**Given passage**
We are meaning to convey that we are emphatic about our opinions on this
matter.
We have coordinated the color and shape of our supporting documents with
the outfit we have chosen to wear on this important occasion of our
speaking.
The language is suspicious. Like her depictions of the photographs, they zoom in so far on the wrong details that the whole is no longer visible. It has the opposite effect of the pronoun switching, creating distance rather than closeness. However, even as the photographs and testimony become abstract, the reader can’t help but remember what they are looking at, causing each image, each act of torture, to snap back into focus.
* * * *
As the title might suggest, Sand Opera is about listening and being heard. The book began, Metres writes in his notes, “out of the vertigo of feeling unheard as an Arab American” after 9/11. The operatic structure grounds the text letting Metres range far and wide. “I’ve found myself split,” Metres writes, “between my American upbringing and my Arab roots, between raising young children and witnessing the War on Terror abroad.” Metres enacts that tension by collaging a great many sources together, from the Standard Operating Procedures for Camp Delta at Guantanamo Bay (released as part of WikiLeaks) to a cookbook of Iraqi cuisine to the Bible (the Quran is notably absent).
Collaging allows Metres to reference the interrogation of Mohammad al-Sliha at Guantanamo, “who was exposed to ‘variable light patterns and music’—including Drowning Pool’s ‘Let the Bodies Hit the Floor,’ ‘Barney Is a Dinosaur,’ Rage Against the Machine, and the Sesame Street theme.”

**Action item**
Set down the part of the Sand Opera review starting with "We are meaning" and going on through "back into focus.", copied word for word.

**Recorded data**
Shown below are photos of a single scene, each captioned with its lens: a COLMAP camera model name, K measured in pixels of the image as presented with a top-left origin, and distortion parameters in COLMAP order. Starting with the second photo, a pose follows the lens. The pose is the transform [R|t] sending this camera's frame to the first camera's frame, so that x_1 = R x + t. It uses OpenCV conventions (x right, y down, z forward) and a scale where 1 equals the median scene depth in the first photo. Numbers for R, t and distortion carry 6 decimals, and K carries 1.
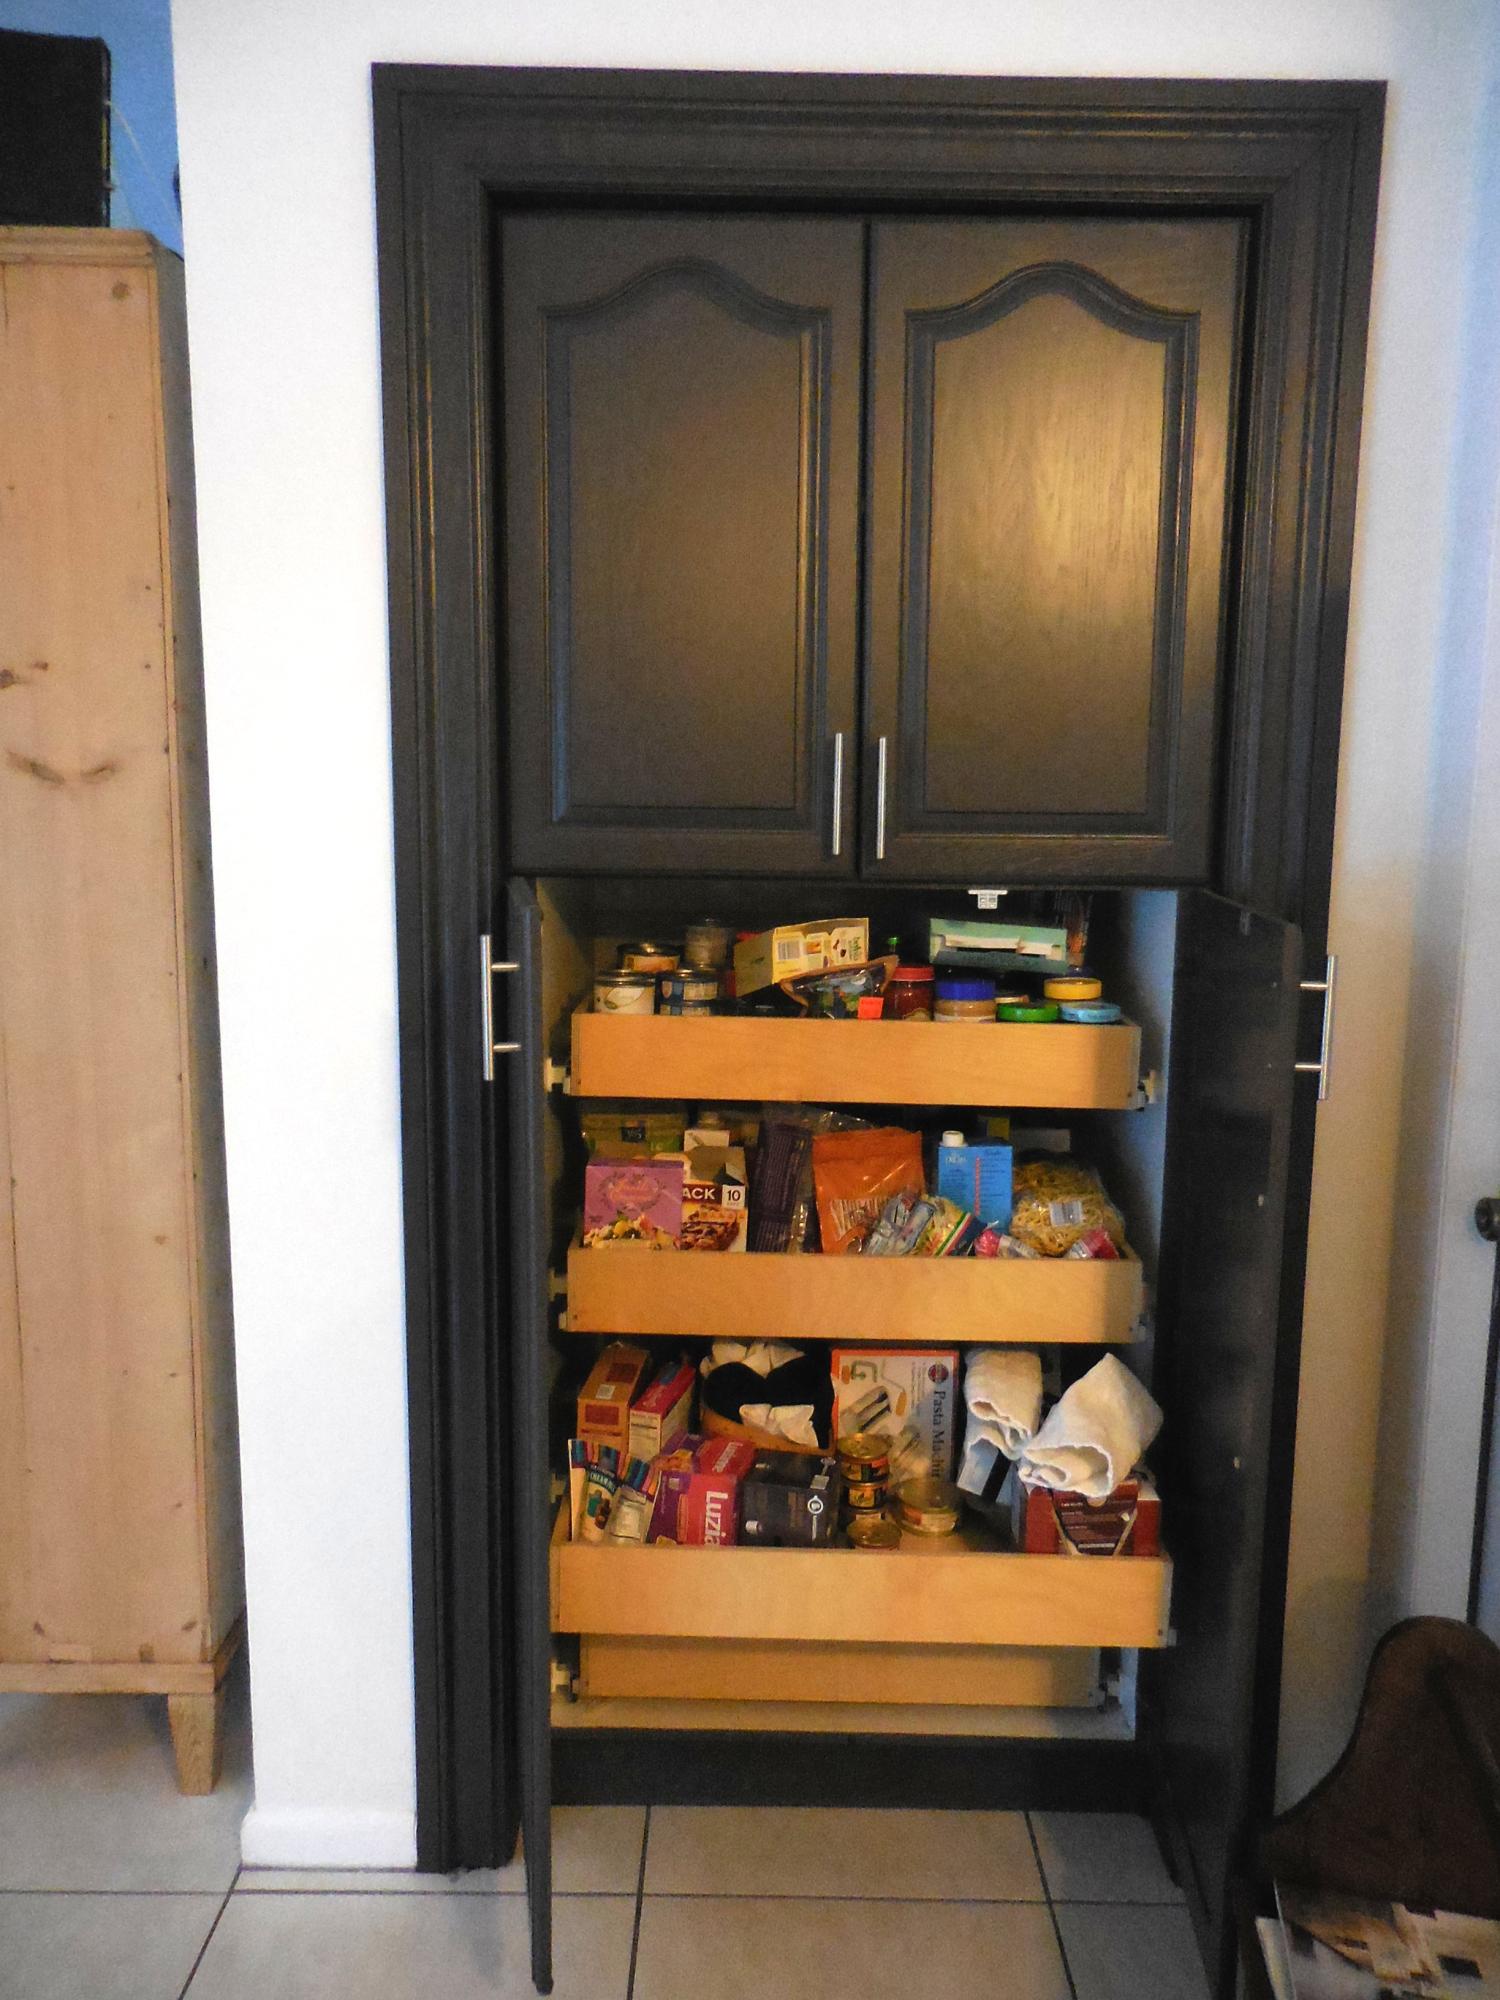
lens RADIAL K [[1523.2, 0, 750.0], [0, 1523.2, 1000.0], [0, 0, 1]] dist [-0.005925, 0.026445]
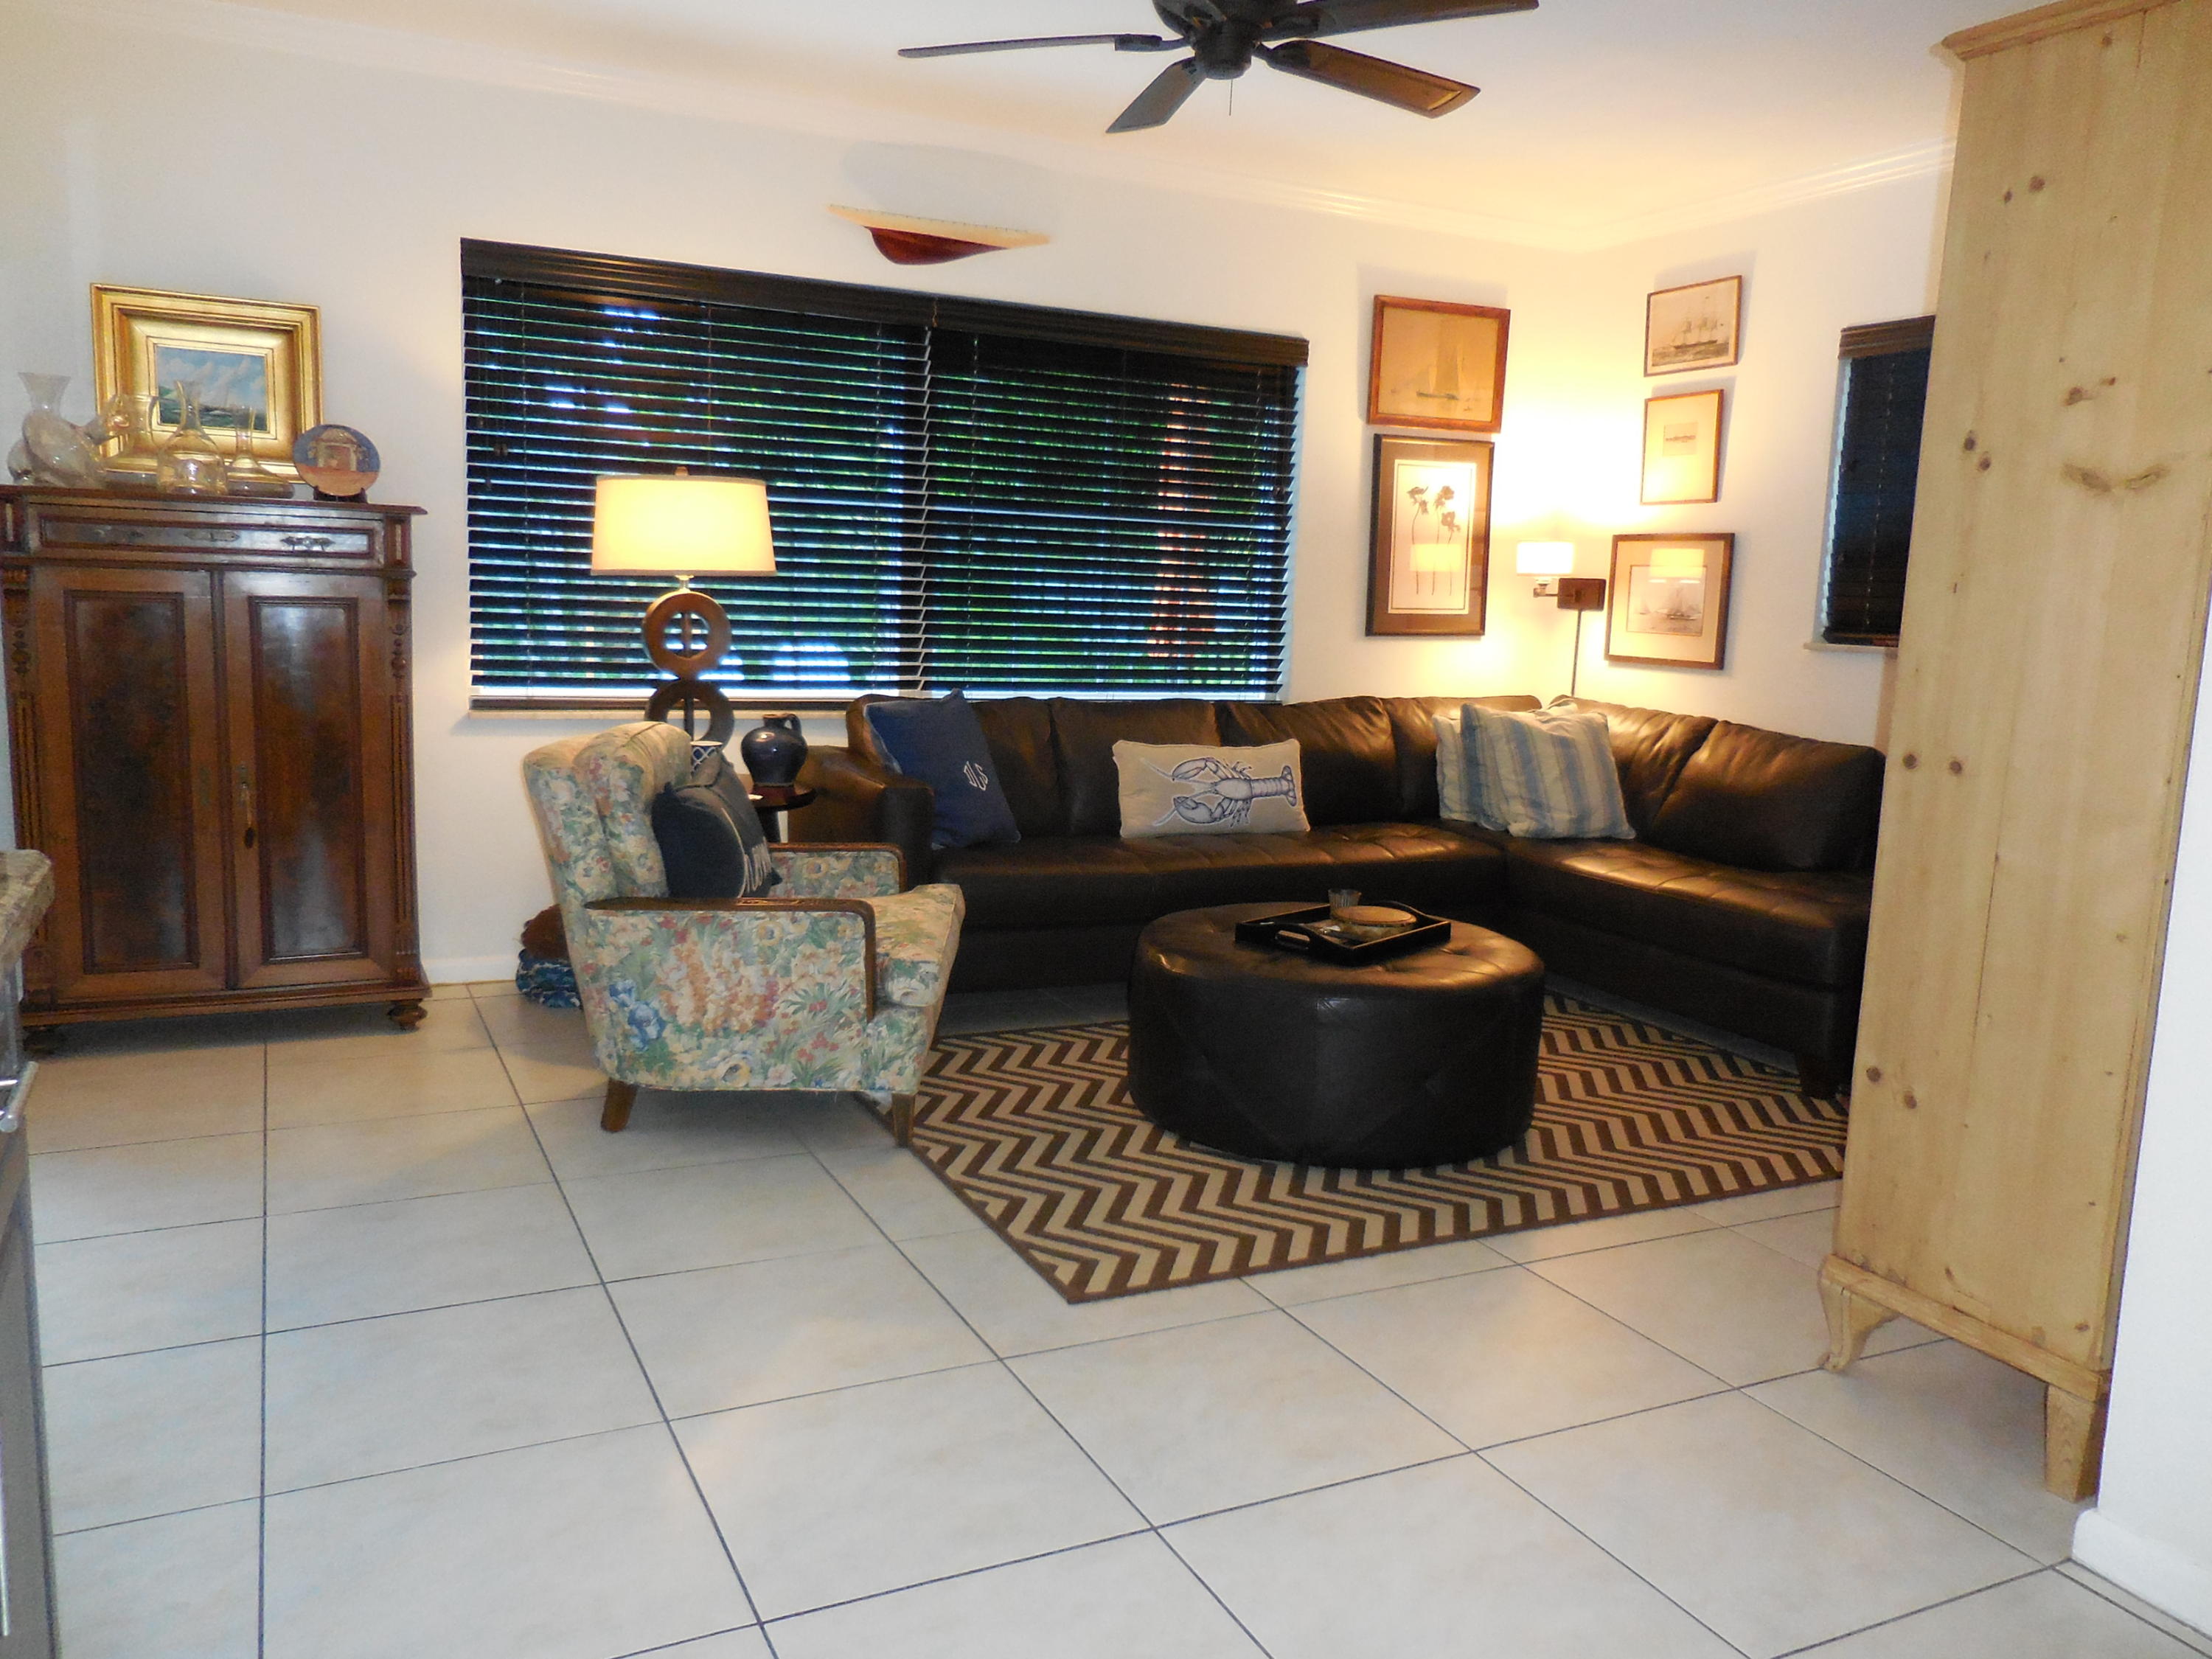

**Expected answer**
We are meaning to convey that we are emphatic about our opinions on this
matter.
We have coordinated the color and shape of our supporting documents with
the outfit we have chosen to wear on this important occasion of our
speaking.
The language is suspicious. Like her depictions of the photographs, they zoom in so far on the wrong details that the whole is no longer visible. It has the opposite effect of the pronoun switching, creating distance rather than closeness. However, even as the photographs and testimony become abstract, the reader can’t help but remember what they are looking at, causing each image, each act of torture, to snap back into focus.